---------- Selected excerpt
What's the minimum memory you need to run a decent model? Is it pretty much only doable by people running Macs with unified memory?

giobox 5 hours ago|||
It's worth noting now there are other machines than just Apple that combine a powerful SoC with a large pool of unified memory for local AI use:

> https://www.dell.com/en-us/shop/cty/pdp/spd/dell-pro-max-fcm...

> https://marketplace.nvidia.com/en-us/enterprise/personal-ai-...

> https://frame.work/products/desktop-diy-amd-aimax300/configu...

etc.

But yes, a modern SoC-style system with large unified memory pool is still one of the best ways to do it.

TechSquidTV 5 hours ago||||
My Mac Studio with 96GB of RAM is maybe just at the low end of passable. It's actually extremely good for local image generation. I could somewhat replace something like Nano Banana comfortably on my machine.

But I don't need Nano Banana very much, I need code. While it can, there's no way I would ever opt to use a local model on my machine for code. It makes so much more sense to spend $100 on Codex, it's genuinely not worth discussing.

For non-thinking tasks, it would be a bit slower, but a viable alternative for sure.

slopinthebag 3 hours ago||
You just need to adjust your workflow to use the smaller models for coding. It's primarily just a case of holding them wrong if you end up with worse outputs.
--------------------
---------- Source information
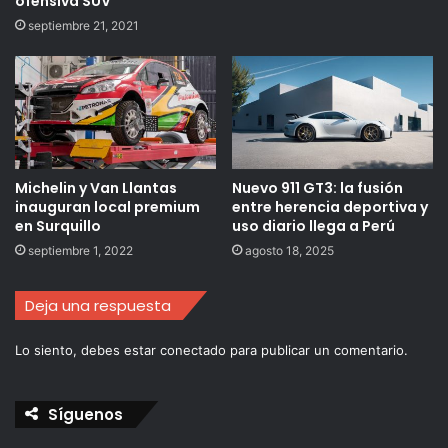
ofensiva SUV
septiembre 21, 2021
Michelin y Van Llantas
Nuevo 911 GT3: la fusión
inauguran local premium
entre herencia deportiva y
en Surquillo
uso diario llega a Perú
septiembre 1, 2022
agosto 18, 2025
Deja una respuesta
Lo siento, debes estar
conectado
para publicar un comentario.
Síguenos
--------------------
#### Problems to solve
- A) In the forum thread on running local AI models, how much RAM does the Mac Studio that one commenter describes have?
- B) Continue the forum thread on running local AI models from where it stops.

#### Numbered responses
- A) 96GB

- B)
jchw 5 hours ago||||
32 GiB of VRAM is possible to acquire for less than $1000 if you go for the Arc Pro B70. I have two of them. The tokens/sec is nowhere near AMD or NVIDIA high end, but its unexpectedly kind of decent to use. (I probably need to figure out vLLM though as it doesn't seem like llama.cpp is able to do them justice even seemingly with split mode = row. But still, 30t/s on Gemma 4 (on 26B MoE, not dense) is pretty usable, and you can do fit a full 256k context.)

When I get home today I totally look forward to trying the unsloth variants of this out (assuming I can get it working in anything.) I expect due to the limited active parameter count it should perform very well. It's obviously going to be a long time before you can run current frontier quality models at home for less than the price of a car, but it does seem like it is bound to happen. (As long as we don't allow general purpose computers to die or become inaccessible. Surely...)

zozbot234 5 hours ago|||
New versions of llama.cpp have experimental split-tensor parallelism, but it really only helps with slow compute and a very fast interconnect, which doesn't describe many consumer-grade systems. For most users, pipeline parallelism will be their best bet for making use of multi-GPU setups.
jchw 4 hours ago||
Yeah, I was doing split tensor and it seemed like a wash. The Arc B70s are not huge on compute.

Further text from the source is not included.